Отрывок текста:
========================================================================
Повторяем: все это, то есть и бессознательное ликование, и бессознательная скорбь, происходит единственно от необразования. Если бы поэт обладал достаточным количеством знаний, то никак бы не мог сказать:
И не знаю я, что буду
Петь, но только песня зреет…*
Ибо сказать это — значит сказать красивую бессмыслицу (даже не столько красивую, сколько поражающую своею неожиданностью), ибо ничто в жизни не приходит случайно и бессвязно, ибо и на песне лежит печать общего строя жизни, и человек, находящийся в твердой памяти и здравом рассудке, не может не знать, что он будет делать при таких или других (и притом совсем не отдаленных) обстоятельствах. Следовательно, сегодня радоваться восходу солнца, а завтра по поводу восхода солнца печалиться — никак невозможно, так как восход этот сам по себе всегда самому себе равен и всегда имеет одинаковые причины и одинаковые последствия.
Но ежели бы последствием невежественности было только легковерие и волтижерство самих поэтов, то это была бы еще не бог знает какая печаль. Но есть последствия гораздо более вредные и серьезные: мы говорим о предрассудках, которым служит наша заурядная поэзия и распространению которых она всячески способствует. В этом отношении «поэты» не только не могут назвать себя передовыми людьми, но, напротив того, должны сознаться, что суеверия и предрассудки толпы тяготеют над ними всею своею массой.
Поэзия, будучи в высшей степени причастною всем упомянутым выше предрассудкам, является совершенно неспособною руководить толпою. Ежели толпа убеждена, что солнце восходит оттого, что восходит, а заходит оттого, что заходит, то поэзия утверждает, что отсутствие на горизонте солнца ночью происходит оттого, что
Спит с Фетидой Феб влюбленный,*
а появление его утром — оттого, что*
…Аврора уж не спит
И, смутясь блаженством бога,
Из подводного чертога
С ярким факелом бежит.*
Спрашивается, велика ли же разница между убеждениями толпы и представлениями поэзии?
========================================================================
Предоставленные данные:
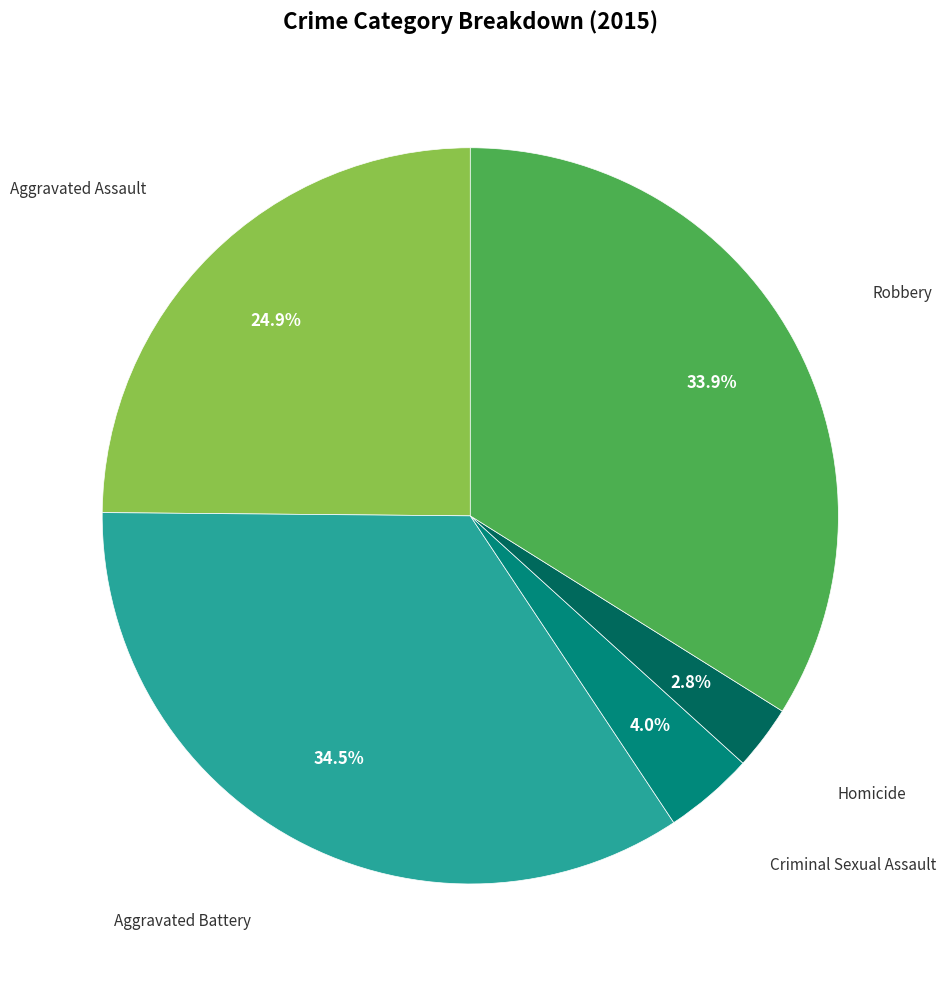

True or false: Aggravated Battery accounts for 44% of the total.

False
========================================================================
Письменное задание 1:
Повторите дословно часть отрывка о поэзии: всё, начиная со слов «Повторяем: все это, то» и вплоть до слов «и одинаковые последствия.».
Письменное задание 2:
От чего, согласно отрывку о поэзии, происходят и бессознательное ликование, и бессознательная скорбь?
Письменное задание 3:
Назовите всех мифологических персонажей, чьи имена встречаются в стихотворных строках, приведенных в отрывке о поэзии.

Письменный ответ 1:
Повторяем: все это, то есть и бессознательное ликование, и бессознательная скорбь, происходит единственно от необразования. Если бы поэт обладал достаточным количеством знаний, то никак бы не мог сказать:
И не знаю я, что буду
Петь, но только песня зреет…*
Ибо сказать это — значит сказать красивую бессмыслицу (даже не столько красивую, сколько поражающую своею неожиданностью), ибо ничто в жизни не приходит случайно и бессвязно, ибо и на песне лежит печать общего строя жизни, и человек, находящийся в твердой памяти и здравом рассудке, не может не знать, что он будет делать при таких или других (и притом совсем не отдаленных) обстоятельствах. Следовательно, сегодня радоваться восходу солнца, а завтра по поводу восхода солнца печалиться — никак невозможно, так как восход этот сам по себе всегда самому себе равен и всегда имеет одинаковые причины и одинаковые последствия.

Письменный ответ 2:
Единственно от необразования.

Письменный ответ 3:
Фетида, Феб, Аврора.